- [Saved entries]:
· · · · · · ·
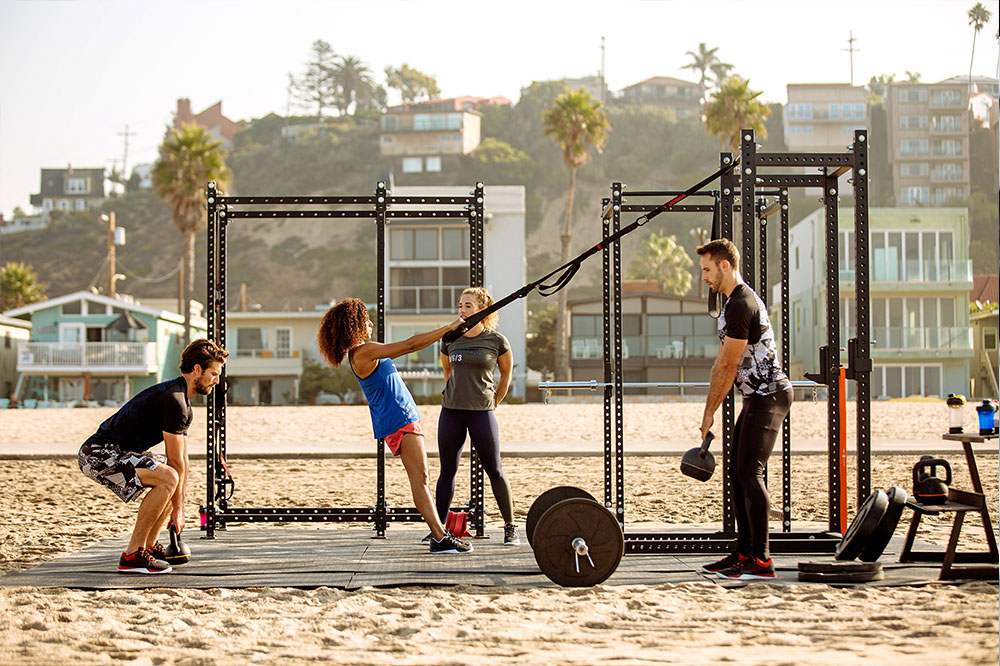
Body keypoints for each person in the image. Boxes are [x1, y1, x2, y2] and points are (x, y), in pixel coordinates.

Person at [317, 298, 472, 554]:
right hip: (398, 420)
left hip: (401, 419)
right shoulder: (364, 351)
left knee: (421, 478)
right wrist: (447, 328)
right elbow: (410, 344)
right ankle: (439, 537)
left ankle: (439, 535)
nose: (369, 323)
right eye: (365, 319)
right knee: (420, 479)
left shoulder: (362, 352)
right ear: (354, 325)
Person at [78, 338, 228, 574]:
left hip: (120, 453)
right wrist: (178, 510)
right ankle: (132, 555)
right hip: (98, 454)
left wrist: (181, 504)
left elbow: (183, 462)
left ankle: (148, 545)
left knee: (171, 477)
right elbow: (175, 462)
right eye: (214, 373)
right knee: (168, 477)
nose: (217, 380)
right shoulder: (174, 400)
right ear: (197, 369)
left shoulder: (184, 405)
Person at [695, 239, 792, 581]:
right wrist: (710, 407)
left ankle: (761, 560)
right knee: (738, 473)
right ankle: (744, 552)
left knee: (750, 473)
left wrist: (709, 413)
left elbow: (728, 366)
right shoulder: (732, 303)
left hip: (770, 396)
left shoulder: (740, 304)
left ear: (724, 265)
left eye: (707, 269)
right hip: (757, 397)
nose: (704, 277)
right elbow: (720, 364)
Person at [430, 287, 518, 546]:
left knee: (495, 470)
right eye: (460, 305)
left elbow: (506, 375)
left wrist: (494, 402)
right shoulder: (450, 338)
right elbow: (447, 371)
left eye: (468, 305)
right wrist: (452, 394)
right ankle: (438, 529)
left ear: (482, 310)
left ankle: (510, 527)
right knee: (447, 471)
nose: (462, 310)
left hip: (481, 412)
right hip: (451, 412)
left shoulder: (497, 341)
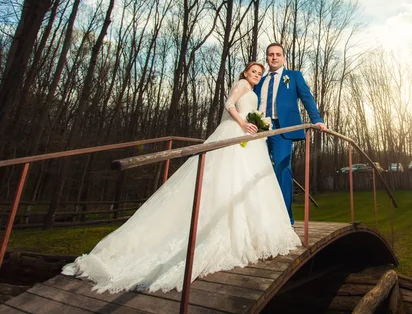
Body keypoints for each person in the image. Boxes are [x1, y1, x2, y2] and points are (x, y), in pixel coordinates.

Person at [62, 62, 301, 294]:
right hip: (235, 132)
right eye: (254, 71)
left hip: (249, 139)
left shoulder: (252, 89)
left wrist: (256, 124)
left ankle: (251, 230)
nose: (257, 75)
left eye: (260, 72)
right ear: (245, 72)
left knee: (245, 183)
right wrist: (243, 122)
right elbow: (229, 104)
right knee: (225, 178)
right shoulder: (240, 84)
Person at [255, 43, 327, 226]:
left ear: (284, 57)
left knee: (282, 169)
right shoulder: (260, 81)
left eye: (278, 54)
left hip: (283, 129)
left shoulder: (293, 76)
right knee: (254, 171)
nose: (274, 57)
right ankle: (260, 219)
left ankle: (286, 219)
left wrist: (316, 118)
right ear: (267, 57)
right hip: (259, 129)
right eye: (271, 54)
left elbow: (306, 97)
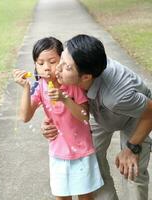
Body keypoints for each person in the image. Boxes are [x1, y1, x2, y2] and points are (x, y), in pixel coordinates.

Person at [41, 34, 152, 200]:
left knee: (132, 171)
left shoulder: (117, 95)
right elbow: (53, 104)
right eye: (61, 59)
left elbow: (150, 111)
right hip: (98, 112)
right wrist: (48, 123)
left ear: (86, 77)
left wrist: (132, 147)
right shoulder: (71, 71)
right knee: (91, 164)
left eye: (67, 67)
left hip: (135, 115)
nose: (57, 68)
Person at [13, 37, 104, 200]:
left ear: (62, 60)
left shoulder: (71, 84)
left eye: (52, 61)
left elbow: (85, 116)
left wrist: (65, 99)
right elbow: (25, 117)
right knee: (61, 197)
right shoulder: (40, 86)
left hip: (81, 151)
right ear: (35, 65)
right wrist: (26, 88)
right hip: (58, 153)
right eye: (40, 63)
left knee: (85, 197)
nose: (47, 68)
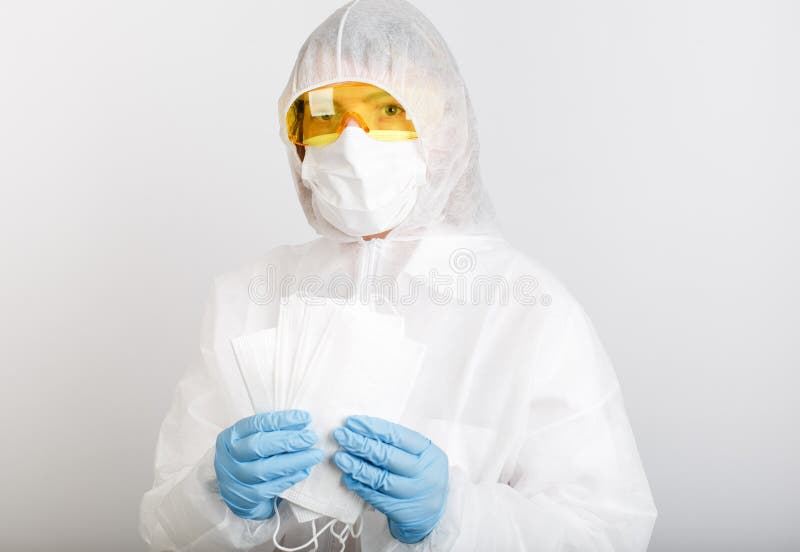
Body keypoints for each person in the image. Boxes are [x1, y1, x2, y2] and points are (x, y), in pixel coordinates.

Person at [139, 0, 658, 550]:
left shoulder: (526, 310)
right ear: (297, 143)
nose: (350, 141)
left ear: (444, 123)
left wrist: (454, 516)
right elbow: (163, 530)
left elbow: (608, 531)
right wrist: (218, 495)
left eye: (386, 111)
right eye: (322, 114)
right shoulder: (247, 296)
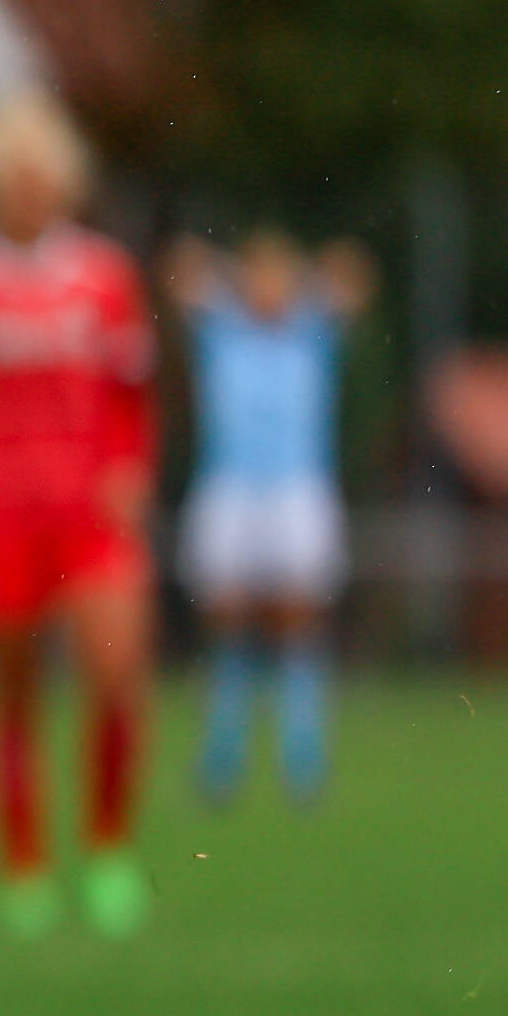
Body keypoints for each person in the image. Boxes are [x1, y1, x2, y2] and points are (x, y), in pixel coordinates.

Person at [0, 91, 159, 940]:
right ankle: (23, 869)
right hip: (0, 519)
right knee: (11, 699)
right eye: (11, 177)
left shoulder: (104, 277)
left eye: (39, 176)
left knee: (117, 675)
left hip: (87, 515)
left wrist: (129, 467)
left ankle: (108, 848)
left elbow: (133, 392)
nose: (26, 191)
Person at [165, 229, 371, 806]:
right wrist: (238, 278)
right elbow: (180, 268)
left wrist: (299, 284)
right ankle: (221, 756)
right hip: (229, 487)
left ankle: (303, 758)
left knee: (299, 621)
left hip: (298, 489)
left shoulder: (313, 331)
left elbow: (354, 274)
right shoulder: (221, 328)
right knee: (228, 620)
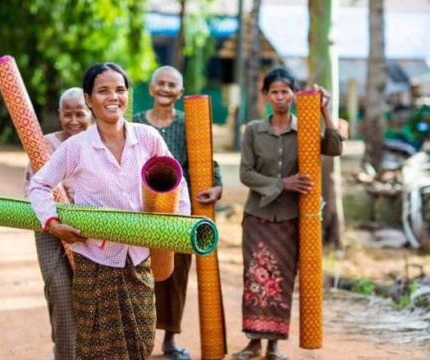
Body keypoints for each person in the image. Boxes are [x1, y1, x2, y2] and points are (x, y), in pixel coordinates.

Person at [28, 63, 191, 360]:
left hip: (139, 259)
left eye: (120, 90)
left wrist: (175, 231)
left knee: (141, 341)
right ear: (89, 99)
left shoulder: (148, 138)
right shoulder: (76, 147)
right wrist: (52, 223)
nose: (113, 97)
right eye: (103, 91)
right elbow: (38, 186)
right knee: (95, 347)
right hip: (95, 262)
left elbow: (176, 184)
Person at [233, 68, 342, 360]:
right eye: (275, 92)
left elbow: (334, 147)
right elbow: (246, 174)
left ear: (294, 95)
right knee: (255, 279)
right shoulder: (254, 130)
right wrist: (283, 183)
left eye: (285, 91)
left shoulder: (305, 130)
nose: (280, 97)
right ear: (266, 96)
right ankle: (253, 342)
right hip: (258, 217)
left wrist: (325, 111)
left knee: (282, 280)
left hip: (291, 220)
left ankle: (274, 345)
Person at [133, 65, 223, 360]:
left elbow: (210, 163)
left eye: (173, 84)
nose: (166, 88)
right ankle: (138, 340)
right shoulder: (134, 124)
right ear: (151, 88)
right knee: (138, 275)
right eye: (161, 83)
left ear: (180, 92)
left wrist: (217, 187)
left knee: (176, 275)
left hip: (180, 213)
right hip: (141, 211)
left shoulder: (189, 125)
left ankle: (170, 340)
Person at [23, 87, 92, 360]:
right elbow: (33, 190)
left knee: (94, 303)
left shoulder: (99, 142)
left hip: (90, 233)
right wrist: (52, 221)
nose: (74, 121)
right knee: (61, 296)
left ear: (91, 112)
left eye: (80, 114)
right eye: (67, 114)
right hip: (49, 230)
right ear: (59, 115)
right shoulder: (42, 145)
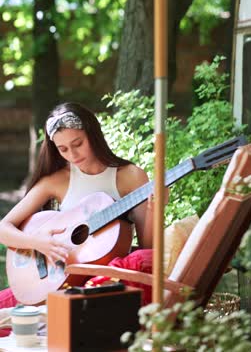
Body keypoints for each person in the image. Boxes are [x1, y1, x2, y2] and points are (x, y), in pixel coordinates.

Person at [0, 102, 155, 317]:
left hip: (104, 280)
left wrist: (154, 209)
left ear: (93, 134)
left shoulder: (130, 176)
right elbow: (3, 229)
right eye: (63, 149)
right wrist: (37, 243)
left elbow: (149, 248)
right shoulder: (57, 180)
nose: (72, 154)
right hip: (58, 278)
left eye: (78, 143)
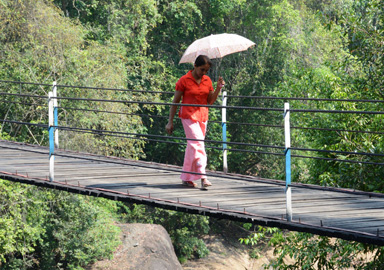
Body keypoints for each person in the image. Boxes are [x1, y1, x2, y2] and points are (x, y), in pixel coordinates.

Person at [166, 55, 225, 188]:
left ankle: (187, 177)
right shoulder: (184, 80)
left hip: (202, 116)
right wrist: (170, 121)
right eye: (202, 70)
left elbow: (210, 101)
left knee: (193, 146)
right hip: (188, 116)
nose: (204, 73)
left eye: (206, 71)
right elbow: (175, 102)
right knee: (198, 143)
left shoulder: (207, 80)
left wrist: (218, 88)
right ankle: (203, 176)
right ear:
· · · · · · ·
- [WHAT TO PRODUCE]:
Your answer must be the records above, copied exactly, with no pictures.

- [RESULT]:
Body keypoints for each person in the image. Boxes are [x1, y1, x2, y2] and points are (x, y), in pixel coordinates.

Person at [317, 298, 472, 554]:
right hip: (398, 420)
left hip: (401, 419)
right shoulder: (364, 351)
left knee: (421, 478)
right wrist: (447, 328)
right elbow: (410, 344)
right ankle: (439, 537)
left ankle: (439, 535)
nose: (369, 323)
right eye: (365, 319)
right knee: (420, 479)
left shoulder: (362, 352)
right ear: (354, 325)
Person at [78, 338, 228, 574]:
left hip: (120, 453)
right wrist: (178, 510)
right ankle: (132, 555)
right hip: (98, 454)
left wrist: (181, 504)
left elbow: (183, 462)
left ankle: (148, 545)
left knee: (171, 477)
right elbow: (175, 462)
right eye: (214, 373)
right knee: (168, 477)
nose: (217, 380)
right shoulder: (174, 400)
right ear: (197, 369)
left shoulder: (184, 405)
Person at [695, 239, 792, 581]:
right wrist: (710, 407)
left ankle: (761, 560)
right knee: (738, 473)
right ankle: (744, 552)
left knee: (750, 473)
left wrist: (709, 413)
left elbow: (728, 366)
right shoulder: (732, 303)
left hip: (770, 396)
left shoulder: (740, 304)
left ear: (724, 265)
left eye: (707, 269)
right hip: (757, 397)
nose: (704, 277)
right elbow: (720, 364)
Person at [430, 287, 518, 546]:
left knee: (495, 470)
right eye: (460, 305)
left elbow: (506, 375)
left wrist: (494, 402)
right shoulder: (450, 338)
right elbow: (447, 371)
left eye: (468, 305)
right wrist: (452, 394)
right ankle: (438, 529)
left ear: (482, 310)
left ankle: (510, 527)
right knee: (447, 471)
nose: (462, 310)
left hip: (481, 412)
right hip: (451, 412)
left shoulder: (497, 341)
Body keypoints for each person in the image. Boxes are [x1, y1, x2, y2] and points are (x, y), in pixel coordinates.

Person at [62, 62, 301, 294]:
right hip: (235, 132)
right eye: (254, 71)
left hip: (249, 139)
left shoulder: (252, 89)
left wrist: (256, 124)
left ankle: (251, 230)
nose: (257, 75)
left eye: (260, 72)
right ear: (245, 72)
left knee: (245, 183)
right wrist: (243, 122)
right elbow: (229, 104)
right knee: (225, 178)
right shoulder: (240, 84)
Person at [255, 43, 327, 226]:
left ear: (284, 57)
left knee: (282, 169)
right shoulder: (260, 81)
left eye: (278, 54)
left hip: (283, 129)
left shoulder: (293, 76)
right knee: (254, 171)
nose: (274, 57)
right ankle: (260, 219)
left ankle: (286, 219)
left wrist: (316, 118)
right ear: (267, 57)
right hip: (259, 129)
right eye: (271, 54)
left elbow: (306, 97)
Body keypoints for each person in the image. Boxes are [x1, y1, x2, y2] and points are (x, y), in pixel coordinates.

Person at [41, 34, 152, 200]:
left knee: (132, 171)
left shoulder: (117, 95)
right elbow: (53, 104)
right eye: (61, 59)
left elbow: (150, 111)
right hip: (98, 112)
right wrist: (48, 123)
left ear: (86, 77)
left wrist: (132, 147)
right shoulder: (71, 71)
right knee: (91, 164)
left eye: (67, 67)
left hip: (135, 115)
nose: (57, 68)
Person at [13, 37, 104, 200]:
left ear: (62, 60)
left shoulder: (71, 84)
left eye: (52, 61)
left elbow: (85, 116)
left wrist: (65, 99)
right elbow: (25, 117)
right knee: (61, 197)
right shoulder: (40, 86)
left hip: (81, 151)
right ear: (35, 65)
right wrist: (26, 88)
right hip: (58, 153)
right eye: (40, 63)
left knee: (85, 197)
nose: (47, 68)
Body keypoints for each person in the image. Boxes are [x1, y1, x2, y2] and points are (x, y), in pixel coordinates.

Person at [139, 0, 658, 550]:
left shoulder: (526, 310)
right ear: (297, 143)
nose: (350, 141)
left ear: (444, 123)
left wrist: (454, 516)
right elbow: (163, 530)
left elbow: (608, 531)
right wrist: (218, 495)
left eye: (386, 111)
right eye: (322, 114)
right shoulder: (247, 296)
Body keypoints for each person in the image. Boxes are [x1, y1, x2, y2] and points are (x, y), in pixel coordinates.

Person at [0, 91, 159, 940]:
right ankle: (23, 869)
right hip: (0, 519)
right knee: (11, 699)
right eye: (11, 177)
left shoulder: (104, 277)
left eye: (39, 176)
left knee: (117, 675)
left hip: (87, 515)
left wrist: (129, 467)
left ankle: (108, 848)
left elbow: (133, 392)
nose: (26, 191)
Person at [165, 229, 371, 806]:
right wrist: (238, 278)
right elbow: (180, 268)
left wrist: (299, 284)
right ankle: (221, 756)
right hip: (229, 487)
left ankle: (303, 758)
left knee: (299, 621)
left hip: (298, 489)
left shoulder: (313, 331)
left elbow: (354, 274)
right shoulder: (221, 328)
right knee: (228, 620)
Body keypoints for each person in the image. Boxes are [x1, y1, x2, y2] and points are (x, y), in pixel coordinates.

Person at [28, 63, 191, 360]:
left hip: (139, 259)
left eye: (120, 90)
left wrist: (175, 231)
left knee: (141, 341)
right ear: (89, 99)
left shoulder: (148, 138)
right shoulder: (76, 147)
right wrist: (52, 223)
nose: (113, 97)
right eye: (103, 91)
right elbow: (38, 186)
right knee: (95, 347)
right hip: (95, 262)
left elbow: (176, 184)
Person at [233, 68, 342, 360]:
right eye: (275, 92)
left elbow: (334, 147)
right elbow: (246, 174)
left ear: (294, 95)
right knee: (255, 279)
right shoulder: (254, 130)
right wrist: (283, 183)
left eye: (285, 91)
left shoulder: (305, 130)
nose: (280, 97)
right ear: (266, 96)
right ankle: (253, 342)
right hip: (258, 217)
left wrist: (325, 111)
left knee: (282, 280)
left hip: (291, 220)
left ankle: (274, 345)
Person at [133, 65, 223, 360]:
left elbow: (210, 163)
left eye: (173, 84)
nose: (166, 88)
right ankle: (138, 340)
right shoulder: (134, 124)
right ear: (151, 88)
right knee: (138, 275)
right eye: (161, 83)
left ear: (180, 92)
left wrist: (217, 187)
left knee: (176, 275)
left hip: (180, 213)
right hip: (141, 211)
left shoulder: (189, 125)
left ankle: (170, 340)
Person at [23, 87, 92, 360]:
right elbow: (33, 190)
left knee: (94, 303)
left shoulder: (99, 142)
left hip: (90, 233)
right wrist: (52, 221)
nose: (74, 121)
right knee: (61, 296)
left ear: (91, 112)
left eye: (80, 114)
right eye: (67, 114)
right hip: (49, 230)
right ear: (59, 115)
right shoulder: (42, 145)
Body keypoints for each person in the image. Boxes are [x1, y1, x2, y2] and points are (x, y), in pixel coordinates.

Person at [0, 102, 155, 317]:
left hip: (104, 280)
left wrist: (154, 209)
left ear: (93, 134)
left shoulder: (130, 176)
right elbow: (3, 229)
right eye: (63, 149)
right wrist: (37, 243)
left elbow: (149, 248)
right shoulder: (57, 180)
nose: (72, 154)
right hip: (58, 278)
left eye: (78, 143)
Body keypoints for each person in the image. Boxes are [x1, y1, x2, y2] and points are (x, y), in pixel coordinates.

Person at [166, 55, 225, 188]:
left ankle: (187, 177)
right shoulder: (184, 80)
left hip: (202, 116)
right wrist: (170, 121)
right eye: (202, 70)
left elbow: (210, 101)
left knee: (193, 146)
right hip: (188, 116)
nose: (204, 73)
left eye: (206, 71)
right elbow: (175, 102)
right knee: (198, 143)
left shoulder: (207, 80)
left wrist: (218, 88)
right ankle: (203, 176)
right ear:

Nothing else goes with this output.